What is needed: Omit all pictures and transcribe only the lines in the entries below that run from the line with "команда опытных" through the line with "GRATISANGEBOT FÜR FIRMEN".

===== Task inputs =====

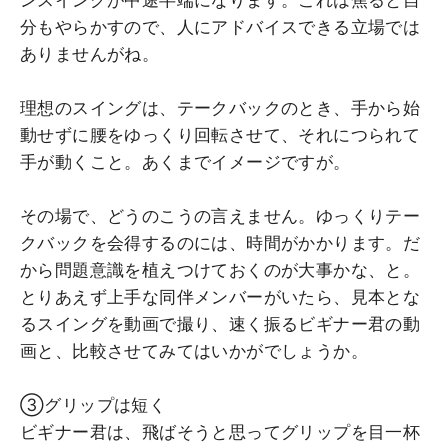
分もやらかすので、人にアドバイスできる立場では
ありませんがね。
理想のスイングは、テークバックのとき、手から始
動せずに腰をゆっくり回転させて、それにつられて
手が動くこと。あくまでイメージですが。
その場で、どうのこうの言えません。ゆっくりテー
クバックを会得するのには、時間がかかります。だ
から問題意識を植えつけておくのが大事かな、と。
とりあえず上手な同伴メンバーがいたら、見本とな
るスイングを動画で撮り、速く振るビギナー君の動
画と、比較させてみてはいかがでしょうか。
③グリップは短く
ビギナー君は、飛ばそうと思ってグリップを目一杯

=====
===== Task inputs =====

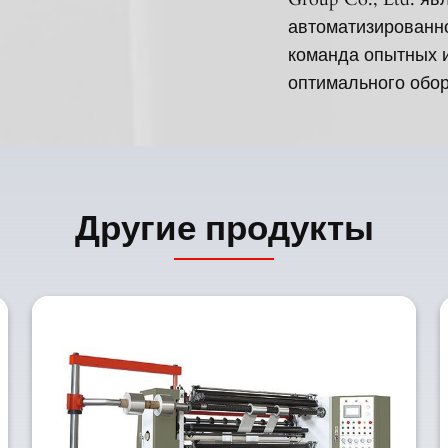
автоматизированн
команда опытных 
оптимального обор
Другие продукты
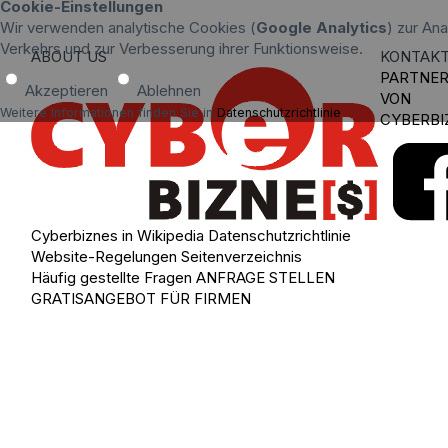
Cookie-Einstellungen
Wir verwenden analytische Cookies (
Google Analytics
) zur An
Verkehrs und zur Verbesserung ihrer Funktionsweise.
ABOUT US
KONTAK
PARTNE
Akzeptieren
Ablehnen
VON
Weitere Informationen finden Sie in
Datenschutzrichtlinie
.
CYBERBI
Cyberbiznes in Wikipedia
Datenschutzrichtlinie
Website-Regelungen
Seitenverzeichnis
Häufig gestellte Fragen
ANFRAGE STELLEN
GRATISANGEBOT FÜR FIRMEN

=====

Solution for this exercise:
команда опытных 
оптимального обор
Другие продукты
Cookie-Einstellungen
Wir verwenden analytische Cookies (
Google Analytics
) zur An
Verkehrs und zur Verbesserung ihrer Funktionsweise.
ABOUT US
KONTAK
PARTNE
Akzeptieren
Ablehnen
VON
Weitere Informationen finden Sie in
Datenschutzrichtlinie
.
CYBERBI
Cyberbiznes in Wikipedia
Datenschutzrichtlinie
Website-Regelungen
Seitenverzeichnis
Häufig gestellte Fragen
ANFRAGE STELLEN
GRATISANGEBOT FÜR FIRMEN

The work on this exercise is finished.